(Data items)
*-*-*
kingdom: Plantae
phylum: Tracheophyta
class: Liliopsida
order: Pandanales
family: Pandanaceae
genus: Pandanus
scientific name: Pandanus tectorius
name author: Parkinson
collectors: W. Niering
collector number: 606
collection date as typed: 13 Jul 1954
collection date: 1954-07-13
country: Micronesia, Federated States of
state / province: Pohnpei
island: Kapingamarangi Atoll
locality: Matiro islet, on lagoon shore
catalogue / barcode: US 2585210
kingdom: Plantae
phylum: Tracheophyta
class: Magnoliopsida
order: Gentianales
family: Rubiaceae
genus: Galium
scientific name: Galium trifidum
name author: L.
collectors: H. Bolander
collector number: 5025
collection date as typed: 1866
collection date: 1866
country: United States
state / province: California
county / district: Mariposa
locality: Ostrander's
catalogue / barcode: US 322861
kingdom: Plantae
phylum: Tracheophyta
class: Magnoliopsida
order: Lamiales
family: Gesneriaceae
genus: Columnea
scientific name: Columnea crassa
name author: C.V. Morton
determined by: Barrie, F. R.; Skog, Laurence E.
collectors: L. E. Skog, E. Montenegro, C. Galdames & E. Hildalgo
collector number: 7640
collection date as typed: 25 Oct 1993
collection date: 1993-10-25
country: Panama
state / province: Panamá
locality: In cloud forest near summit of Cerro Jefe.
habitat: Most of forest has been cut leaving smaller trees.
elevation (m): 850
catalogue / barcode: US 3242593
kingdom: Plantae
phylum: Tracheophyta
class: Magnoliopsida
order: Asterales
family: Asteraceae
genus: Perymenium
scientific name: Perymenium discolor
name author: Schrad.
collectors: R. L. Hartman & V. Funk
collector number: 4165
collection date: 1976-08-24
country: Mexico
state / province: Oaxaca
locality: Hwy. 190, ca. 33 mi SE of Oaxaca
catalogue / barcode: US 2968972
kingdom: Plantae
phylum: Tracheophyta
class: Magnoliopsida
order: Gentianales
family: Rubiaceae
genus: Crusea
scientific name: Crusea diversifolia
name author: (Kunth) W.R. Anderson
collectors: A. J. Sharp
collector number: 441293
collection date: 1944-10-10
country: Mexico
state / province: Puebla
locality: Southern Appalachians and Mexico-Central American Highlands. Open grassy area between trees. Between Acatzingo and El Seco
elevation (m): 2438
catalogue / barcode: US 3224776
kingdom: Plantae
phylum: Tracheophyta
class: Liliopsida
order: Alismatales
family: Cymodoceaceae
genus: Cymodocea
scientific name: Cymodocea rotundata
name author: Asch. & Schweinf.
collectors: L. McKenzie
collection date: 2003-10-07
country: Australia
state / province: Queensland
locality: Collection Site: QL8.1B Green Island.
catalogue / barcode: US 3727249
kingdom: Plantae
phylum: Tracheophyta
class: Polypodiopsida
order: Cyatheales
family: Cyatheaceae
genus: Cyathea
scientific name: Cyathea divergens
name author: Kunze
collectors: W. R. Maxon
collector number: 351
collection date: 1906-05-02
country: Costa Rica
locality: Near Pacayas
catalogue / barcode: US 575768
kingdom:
*-*-*
- **WHAT THE TASK ASKS**: Render the lines from the very first one through the line containing "country: Micronesia, Federated States of", both included, as a Markdown table with the columns No. and Line, leaving out any blank lines.

- **EXERCISE RESULT**:
| No. | Line |
|---|---|
| 1 | kingdom: Plantae |
| 2 | phylum: Tracheophyta |
| 3 | class: Liliopsida |
| 4 | order: Pandanales |
| 5 | family: Pandanaceae |
| 6 | genus: Pandanus |
| 7 | scientific name: Pandanus tectorius |
| 8 | name author: Parkinson |
| 9 | collectors: W. Niering |
| 10 | collector number: 606 |
| 11 | collection date as typed: 13 Jul 1954 |
| 12 | collection date: 1954-07-13 |
| 13 | country: Micronesia, Federated States of |